November 18, 2019

My Nightingale: why we use blood to measure health

There are many ways to keep a tab on your health, but we trust blood. Here’s why.

Your blood holds the truth about your health. It not only gives comprehensive but the most current and scientifically backed information. This makes it one of the best ways to track and improve your wellbeing. Here’s why we believe in blood:

Blood is scientific

Blood is one of the oldest and most used ways to check a person’s wellbeing. As a result, there are thousands of research papers that provide strong scientific evidence linking blood results to a person’s health. So, with blood, you get medically validated information about your health.

Blood is deep

Your blood is deeper than your skin, literally and figuratively. It goes deeper than biometric measurements like heart rate, body temperature, respiratory rate, sleep and such. It reflects your real health based on your metabolism, which is all the vital chemical processes that occur inside your body and help you maintain a healthy life. Meaning, you measure medically recognised health markers (commonly known as biomarkers) such as fats, sugars, amino acids and more to track your wellbeing. And since blood responds to your daily lifestyle, vis-a-vis what you eat, how much you exercise, your stress levels and so on, it can track your health real-time.

Blood is detailed

A small blood sample contains numerous data points that can help you keep an eye on multiple aspects of your health. For instance, with the My Nightingale service, you can follow your metabolic health by measuring blood sugar, cholesterol balance, inflammation, fatty acid balance, diabetes resistance and heart health—from a single blood draw, all at the same time. That’s not all, you also have 16 different biomarkers that give you an even more detailed view of your health.

Blood is dynamic

Your blood constantly changes to reflect your everyday life, even the smallest differences. So, by measuring it, you can get constant feedback and actionable data points to improve your health. For instance, say, your blood sugar and diabetes resistance results are poor and you have a higher risk of developing diabetes in the coming years. You can take corrective steps, make lifestyle changes and do a follow-up after a few months to check if things have improved.

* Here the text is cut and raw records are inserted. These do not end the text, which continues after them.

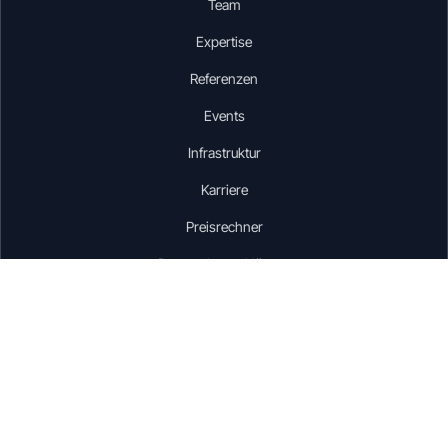
Team
Expertise
Referenzen
Events
Infrastruktur
Karriere
Preisrechner
Datenschutzerklärung
Impressum
AGB
Acceptable Use Policy
FAQ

It doesn’t always have to be about illnesses. For example, your overall health might be good but you notice that your omega-3% is low. You can try an omega-3-rich diet for a couple of months and see how you’ve progressed. If the results aren’t as good as you expected, you can try out another way. Say, start taking supplements for a few months. This way, you can measure accurately which methods and lifestyle work for you the best.

In short, blood guides you to achieve long-term health.